Entries shown section start

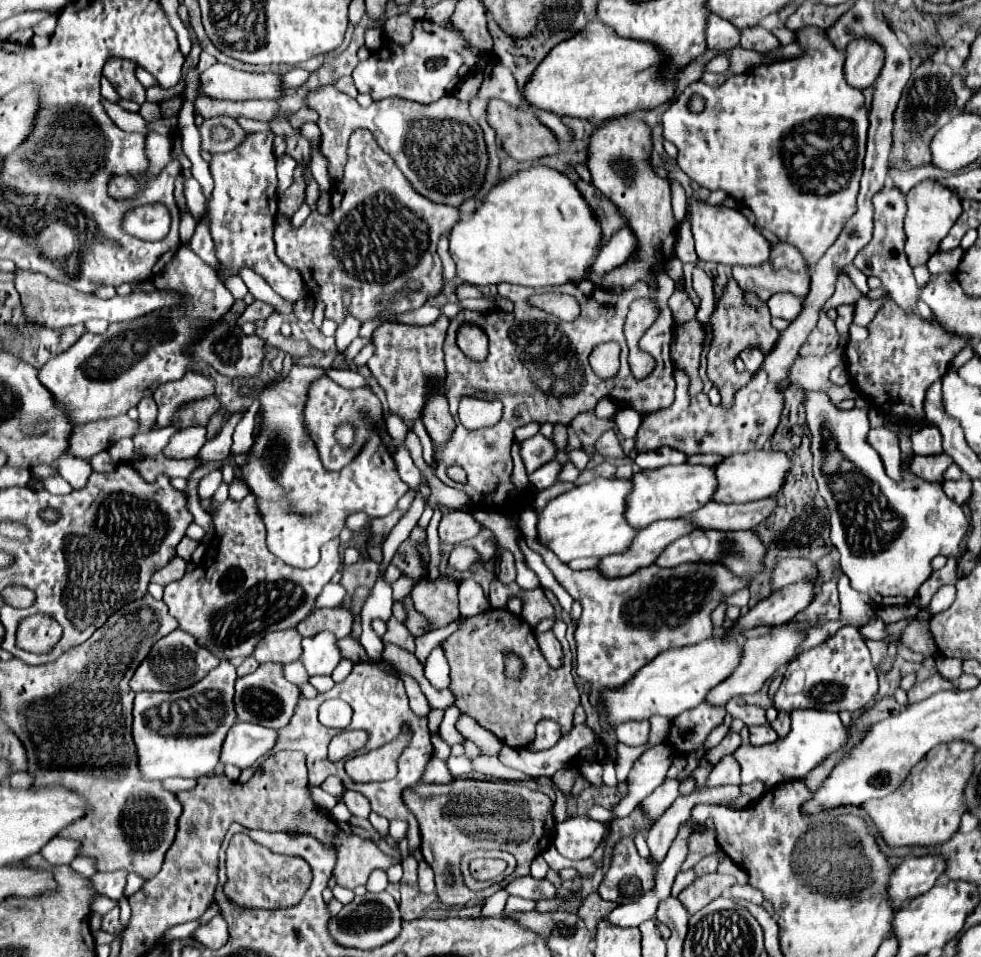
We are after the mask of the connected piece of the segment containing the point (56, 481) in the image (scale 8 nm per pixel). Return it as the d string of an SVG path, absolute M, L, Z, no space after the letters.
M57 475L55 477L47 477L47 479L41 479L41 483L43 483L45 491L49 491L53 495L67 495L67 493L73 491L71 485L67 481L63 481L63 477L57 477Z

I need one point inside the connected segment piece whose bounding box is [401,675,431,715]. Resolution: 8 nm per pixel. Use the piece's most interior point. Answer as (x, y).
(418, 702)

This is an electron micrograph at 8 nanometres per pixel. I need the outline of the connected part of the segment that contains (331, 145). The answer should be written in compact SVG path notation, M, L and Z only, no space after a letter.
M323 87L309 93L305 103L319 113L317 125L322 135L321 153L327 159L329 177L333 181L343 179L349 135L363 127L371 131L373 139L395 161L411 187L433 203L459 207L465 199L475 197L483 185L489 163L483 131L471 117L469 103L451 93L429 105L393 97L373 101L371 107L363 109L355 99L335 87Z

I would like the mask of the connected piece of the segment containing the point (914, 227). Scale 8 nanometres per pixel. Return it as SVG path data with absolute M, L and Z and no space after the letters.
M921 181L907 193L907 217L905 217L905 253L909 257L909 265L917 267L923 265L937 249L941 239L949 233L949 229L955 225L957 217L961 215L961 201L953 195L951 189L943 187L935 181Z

Entries shown section end

What is required ->
Write the material out again exactly. Do not include the pictures.

Exercise solution ->
We are after the mask of the connected piece of the segment containing the point (56, 481) in the image (scale 8 nm per pixel). Return it as the d string of an SVG path, absolute M, L, Z, no space after the letters.
M57 475L55 477L47 477L47 479L41 479L41 483L43 483L45 491L49 491L53 495L67 495L67 493L73 491L71 485L67 481L63 481L63 477L57 477Z

I need one point inside the connected segment piece whose bounding box is [401,675,431,715]. Resolution: 8 nm per pixel. Use the piece's most interior point. Answer as (x, y).
(418, 702)

This is an electron micrograph at 8 nanometres per pixel. I need the outline of the connected part of the segment that contains (331, 145). The answer should be written in compact SVG path notation, M, L and Z only, no space after a letter.
M323 87L309 93L305 103L319 113L317 125L322 135L321 153L327 159L329 177L333 181L343 179L349 135L363 127L371 131L373 139L395 161L411 187L433 203L459 207L465 199L475 197L483 185L489 163L483 131L471 117L469 103L451 93L429 105L393 97L373 101L371 107L363 109L355 99L335 87Z

I would like the mask of the connected piece of the segment containing the point (914, 227). Scale 8 nanometres per pixel. Return it as SVG path data with absolute M, L and Z and no space after the letters.
M921 181L907 193L907 217L905 217L905 253L909 257L909 265L917 267L923 265L937 249L941 239L949 233L949 229L955 225L957 217L961 215L961 201L953 195L951 189L943 187L935 181Z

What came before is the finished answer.